■ DIRECTIVE ■
Could you please repeat the entries below word for word, with the images left out?

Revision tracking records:
---

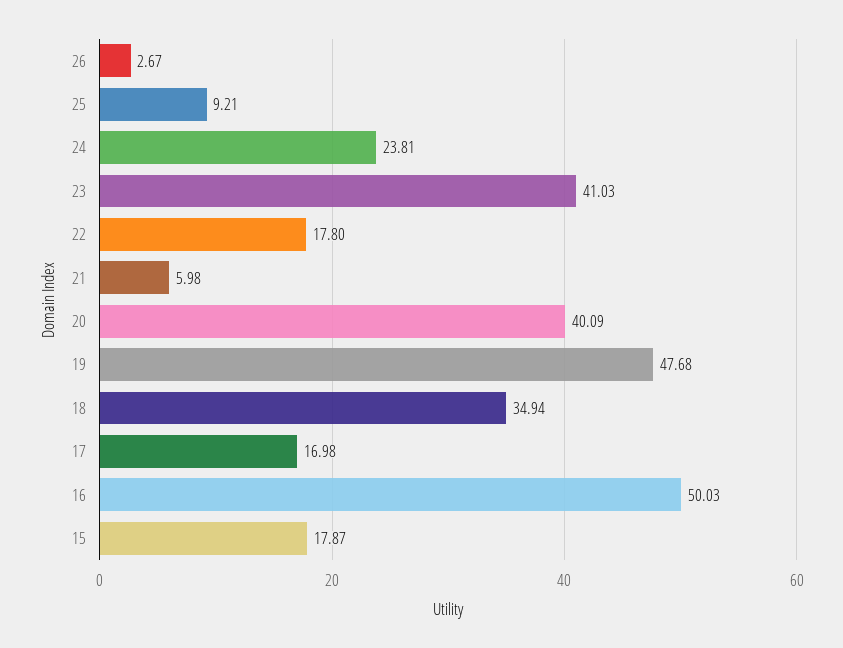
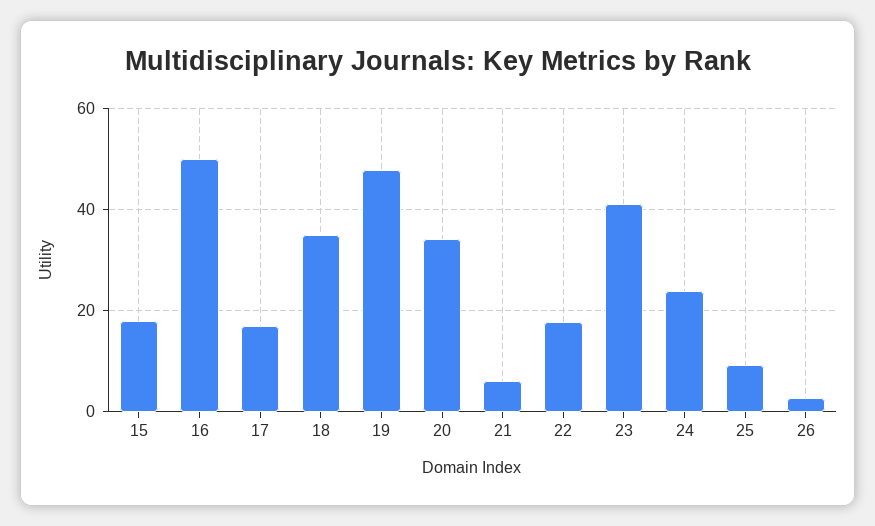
  {
    "26": 2.67,
    "25": 9.21,
    "24": 23.81,
    "23": 41.03,
    "22": 17.8,
    "21": 5.98,
-   "20": 40.09,
+   "20": 34,
    "19": 47.68,
    "18": 34.94,
    "17": 16.98,
    "16": 50.03,
    "15": 17.87
  }

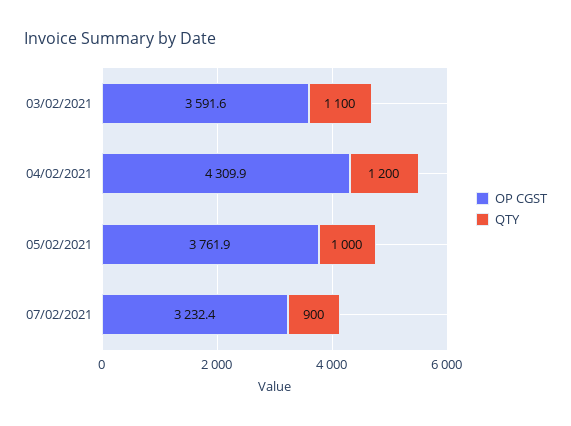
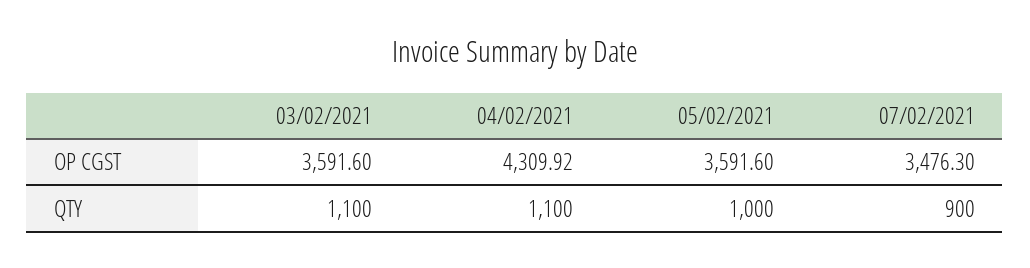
  {
    "OP CGST": {
      "03/02/2021": 3591.6,
      "04/02/2021": 4309.92,
-     "05/02/2021": 3761.9,
+     "05/02/2021": 3591.6,
-     "07/02/2021": 3232.4
+     "07/02/2021": 3476.3
    },
    "QTY": {
      "03/02/2021": 1100,
-     "04/02/2021": 1200,
+     "04/02/2021": 1100,
      "05/02/2021": 1000,
      "07/02/2021": 900
    }
  }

---

■ RESULT OF THIS EXERCISE ■
  {
    "26": 2.67,
    "25": 9.21,
    "24": 23.81,
    "23": 41.03,
    "22": 17.8,
    "21": 5.98,
-   "20": 40.09,
+   "20": 34,
    "19": 47.68,
    "18": 34.94,
    "17": 16.98,
    "16": 50.03,
    "15": 17.87
  }

  {
    "OP CGST": {
      "03/02/2021": 3591.6,
      "04/02/2021": 4309.92,
-     "05/02/2021": 3761.9,
+     "05/02/2021": 3591.6,
-     "07/02/2021": 3232.4
+     "07/02/2021": 3476.3
    },
    "QTY": {
      "03/02/2021": 1100,
-     "04/02/2021": 1200,
+     "04/02/2021": 1100,
      "05/02/2021": 1000,
      "07/02/2021": 900
    }
  }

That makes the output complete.